"I'm not walking away," I promise. "I'm right here."
"Good," he says. "Because I think I'm falling in love with you."
The words steal my breath.
"You think?" I manage to say.
"I know," he corrects. "I'm falling in love with you, Piper. And it terrifies me. But I would rather be terrified with you than safe without you."
I reach up and cup his face, my thumb brushing across his cheek. "I'm falling in love with you, too."
The smile that spreads across his face is worth every risk I've ever taken.
He leans down and kisses me, slow and deep and full of promise. And for the first time in my life, I understand what it means to feel like I'm home.
Not a place. A person.
And his name is Dylan Hayes.
Chapter 7
Dylan
The bakery closes at six,but I stay behind after the last customer leaves because my hands will not settle. The wildfire alert has been blinking across my phone all afternoon, and even though it's still miles away, the memory of smoke from years ago lingers in my lungs like I never fully breathed it out.
I try to distract myself the only way I know how.
I pull out my mixing bowls and start whipping buttercream with more force than necessary. The rhythmic scrape of the spatula should calm me, but it doesn't. My chest feels tight. My pulse keeps jumping at shadows in the corner of my eye. I pour in vanilla and nearly spill half the bottle.
This is ridiculous.
I survived worse.
But the body remembers what the mind shoves down, and mine is dragging up a night I wish I could forget.
I'm so focused on the frosting that I don't hear the front door open. When a soft voice says my name, I jerk hard enough that the spatula clatters onto the counter.
Piper stands near the prep station with a worried look on her face. Her hair is pulled into a loose ponytail, and the strap ofher camera bag digs into her shoulder. It looks like she sprinted here.
"Are you okay?" she asks.
I grip the counter with both hands and focus on keeping my breathing even. "I'm fine."
She studies the way I stand, the way my fingers dig into the stainless steel, the thick tension in the air. Her expression softens.
"You’re not fine," she says.
A muscle jumps in my jaw, I want to deny it, and I want the conversation to end. I want her to leave so I can deal with this alone, because alone is familiar and predictable and safe.

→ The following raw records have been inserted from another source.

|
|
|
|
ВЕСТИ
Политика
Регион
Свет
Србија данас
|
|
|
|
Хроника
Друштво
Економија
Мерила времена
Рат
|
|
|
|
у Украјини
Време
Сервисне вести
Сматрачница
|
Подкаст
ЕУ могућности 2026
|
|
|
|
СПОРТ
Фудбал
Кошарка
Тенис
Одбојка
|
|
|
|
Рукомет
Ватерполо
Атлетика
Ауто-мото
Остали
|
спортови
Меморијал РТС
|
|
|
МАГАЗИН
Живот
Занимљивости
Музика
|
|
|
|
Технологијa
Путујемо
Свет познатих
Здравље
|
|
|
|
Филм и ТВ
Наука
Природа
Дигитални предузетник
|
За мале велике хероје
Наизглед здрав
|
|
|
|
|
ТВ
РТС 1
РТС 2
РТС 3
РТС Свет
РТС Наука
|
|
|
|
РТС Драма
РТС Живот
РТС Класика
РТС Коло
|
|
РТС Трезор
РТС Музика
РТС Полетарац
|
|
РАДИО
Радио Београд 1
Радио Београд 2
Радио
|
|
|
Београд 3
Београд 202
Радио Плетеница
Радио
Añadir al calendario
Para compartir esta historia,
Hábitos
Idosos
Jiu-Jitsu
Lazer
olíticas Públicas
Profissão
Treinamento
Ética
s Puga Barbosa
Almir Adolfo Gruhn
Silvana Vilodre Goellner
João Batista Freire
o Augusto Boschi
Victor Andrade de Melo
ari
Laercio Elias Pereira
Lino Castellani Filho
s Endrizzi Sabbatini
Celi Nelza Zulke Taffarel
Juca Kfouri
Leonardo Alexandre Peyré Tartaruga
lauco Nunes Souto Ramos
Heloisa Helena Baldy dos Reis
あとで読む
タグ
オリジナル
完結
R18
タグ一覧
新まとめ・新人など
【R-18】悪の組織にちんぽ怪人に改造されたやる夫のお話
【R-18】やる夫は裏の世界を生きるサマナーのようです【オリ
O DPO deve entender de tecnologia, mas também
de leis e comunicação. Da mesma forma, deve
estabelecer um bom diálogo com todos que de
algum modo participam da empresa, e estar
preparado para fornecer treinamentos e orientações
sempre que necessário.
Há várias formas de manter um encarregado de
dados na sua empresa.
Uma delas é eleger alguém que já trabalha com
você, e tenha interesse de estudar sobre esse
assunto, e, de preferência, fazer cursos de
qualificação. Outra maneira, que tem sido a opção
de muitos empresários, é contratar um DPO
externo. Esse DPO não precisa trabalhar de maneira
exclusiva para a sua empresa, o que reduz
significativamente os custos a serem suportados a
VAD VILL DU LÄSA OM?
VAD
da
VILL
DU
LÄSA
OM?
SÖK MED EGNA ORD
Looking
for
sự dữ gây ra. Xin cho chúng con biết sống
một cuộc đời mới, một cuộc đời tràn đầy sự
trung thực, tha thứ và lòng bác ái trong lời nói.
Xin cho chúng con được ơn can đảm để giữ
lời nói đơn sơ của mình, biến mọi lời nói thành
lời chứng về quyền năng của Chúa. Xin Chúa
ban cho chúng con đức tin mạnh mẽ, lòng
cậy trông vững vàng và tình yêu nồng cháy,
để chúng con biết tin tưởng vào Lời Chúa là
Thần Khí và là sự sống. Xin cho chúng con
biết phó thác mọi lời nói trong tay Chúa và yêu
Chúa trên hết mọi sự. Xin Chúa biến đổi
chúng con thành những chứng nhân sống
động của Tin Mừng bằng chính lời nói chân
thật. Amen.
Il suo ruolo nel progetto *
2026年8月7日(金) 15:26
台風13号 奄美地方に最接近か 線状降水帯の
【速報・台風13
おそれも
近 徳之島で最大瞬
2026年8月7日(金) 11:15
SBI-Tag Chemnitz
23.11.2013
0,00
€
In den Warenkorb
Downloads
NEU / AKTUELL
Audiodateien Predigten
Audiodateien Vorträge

But she steps closer, and then closer still. When she reaches me, she slides her hand over the counter and places it beside mine, close enough that our fingers almost touch.
"You don't have to pretend," she whispers.
The words settle under my skin like warm light.
I close my eyes for a moment and exhale. "The wildfire alert came through again."
She nods slowly, like she is assembling a puzzle piece by piece. “It brings back bad memories every time you get an alert doesn’t it? Is that why the firefighter told you what was happening in advance, so that you didn’t have a panic attack?”